*BEREITGESTELLTER AUSZUG*:
────

Paul Rechsteiner: «Die Frauen sind heute die dynamischsten Kräfte in der Gewerkschaft»
Der St. Galler Ständerat Paul Rechsteiner war zwanzig Jahre lang Präsident des Gewerkschaftsbunds, nun tritt er ab. Ein Gespräch über Sachlichkeit, patriarchale Strukturen und die Zukunft der Gewerkschaftsbewegung.
WOZ: Herr Rechsteiner, SVP-Nationalrat Luzi Stamm hat einmal über Sie gesagt, Sie seien ein gefährlicher Mann. Er sagte auch: «Er weiss immer mehr als alle anderen. Gleichzeitig nimmt er dauernd unbegreiflich linke Positionen ein.» Damit hat er Sie doch ziemlich gut getroffen?
Paul Rechsteiner: Hm, lassen wir das mal so stehen.
Sie verdrehen die Augen. Dass Sie immer lieber über die Sache reden als über sich selbst, hat Ihnen auch schon den Vorwurf der Humorlosigkeit eingebracht.
Wie humorvoll ich bin, ist sicher vom Thema abhängig. Meine Aufgaben erfordern den nötigen Ernst und auch ein gewisses Beharrungsvermögen. Das gilt gerade für die grossen Themen. Da braucht es auch die Fähigkeit, mit Rückschlägen umzugehen.
Sie stammen aus einem konservativen, katholisch geprägten Milieu. In den achtziger Jahren kämpften Sie in St. Gallen als junger Anwalt und Politiker für die Rehabilitierung des Polizeihauptmanns Paul Grüninger. Wie wichtig war dieser Kampf für Sie?
Er war schon sehr prägend. Ich war früh in Bewegungen engagiert, für die Menschenrechte und soziale Gerechtigkeit die zentralen Forderungen waren. St. Gallen war zu dieser Zeit ein Spezialfall. Es herrschte lange Zeit ein zweifelhafter Umgang mit der eigenen Geschichte. Deshalb war es dringend nötig, die herrschenden Machtverhältnisse zu durchbrechen. Und in den achtziger Jahren schien das plötzlich auch möglich. Für mich begann alles mit Niklaus Meienbergs Reportage über den «Landesverräter Ernst S.», einen St. Galler, der während des Zweiten Weltkriegs hingerichtet worden war – eine riesige Ungerechtigkeit. Paul Grüninger wiederum war ein blühendes Beispiel für den Mut eines Einzelnen, sich gegen die antisemitische Politik des Bundesrats zu stellen. Dafür, dass er Hunderte Juden vor der Naziverfolgung gerettet hatte, zahlte er einen hohen Preis. Und die St. Galler Behörden wehrten sich bis weit über seinen Tod hinaus gegen seine Rehabilitierung. Diese hatte schliesslich grosse Auswirkungen auf die Auseinandersetzung der Schweiz mit ihrer Rolle im Zweiten Weltkrieg.

────

*DATENSATZINHALT*:
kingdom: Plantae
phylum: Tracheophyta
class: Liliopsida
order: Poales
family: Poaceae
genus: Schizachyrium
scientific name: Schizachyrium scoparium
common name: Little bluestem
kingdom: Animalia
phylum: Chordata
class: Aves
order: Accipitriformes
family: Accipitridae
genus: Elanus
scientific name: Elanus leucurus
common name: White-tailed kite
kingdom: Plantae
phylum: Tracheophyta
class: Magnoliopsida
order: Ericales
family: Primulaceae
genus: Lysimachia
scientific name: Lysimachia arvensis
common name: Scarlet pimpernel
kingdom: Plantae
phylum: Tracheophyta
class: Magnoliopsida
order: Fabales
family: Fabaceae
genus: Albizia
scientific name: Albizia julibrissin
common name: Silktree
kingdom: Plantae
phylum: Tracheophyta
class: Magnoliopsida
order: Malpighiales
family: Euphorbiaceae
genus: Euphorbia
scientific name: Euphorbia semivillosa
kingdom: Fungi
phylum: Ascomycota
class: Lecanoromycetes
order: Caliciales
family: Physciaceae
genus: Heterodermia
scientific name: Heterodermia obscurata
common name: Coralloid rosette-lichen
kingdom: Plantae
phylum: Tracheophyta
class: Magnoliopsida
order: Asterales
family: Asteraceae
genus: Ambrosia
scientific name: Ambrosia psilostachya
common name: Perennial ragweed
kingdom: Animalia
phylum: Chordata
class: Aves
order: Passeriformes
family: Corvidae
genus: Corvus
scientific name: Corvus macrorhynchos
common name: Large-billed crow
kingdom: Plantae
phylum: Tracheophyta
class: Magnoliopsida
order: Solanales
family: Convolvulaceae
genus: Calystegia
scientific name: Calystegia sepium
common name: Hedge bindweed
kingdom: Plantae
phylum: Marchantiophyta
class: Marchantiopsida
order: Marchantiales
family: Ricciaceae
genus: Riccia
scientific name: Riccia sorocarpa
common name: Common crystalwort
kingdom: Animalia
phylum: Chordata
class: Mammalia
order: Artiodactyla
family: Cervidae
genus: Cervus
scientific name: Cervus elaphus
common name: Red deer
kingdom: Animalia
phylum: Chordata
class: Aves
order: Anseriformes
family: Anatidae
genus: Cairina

────

*ÜBUNGSTEILE*:
1. Gib aus dem Interview mit Paul Rechsteiner den Abschnitt von „Sie verdrehen die“ bis „mit Rückschlägen umzugehen.“ wortgetreu wieder.
2. Übertrage diesen Satz aus dem Interview mit Paul Rechsteiner ins Englische: „Dafür, dass er Hunderte Juden vor der Naziverfolgung gerettet hatte, zahlte er einen hohen Preis.“

*LÖSUNGEN PRO AUFGABE*:
1.
Sie verdrehen die Augen. Dass Sie immer lieber über die Sache reden als über sich selbst, hat Ihnen auch schon den Vorwurf der Humorlosigkeit eingebracht.
Wie humorvoll ich bin, ist sicher vom Thema abhängig. Meine Aufgaben erfordern den nötigen Ernst und auch ein gewisses Beharrungsvermögen. Das gilt gerade für die grossen Themen. Da braucht es auch die Fähigkeit, mit Rückschlägen umzugehen.

2. He paid a high price for having saved hundreds of Jews from Nazi persecution.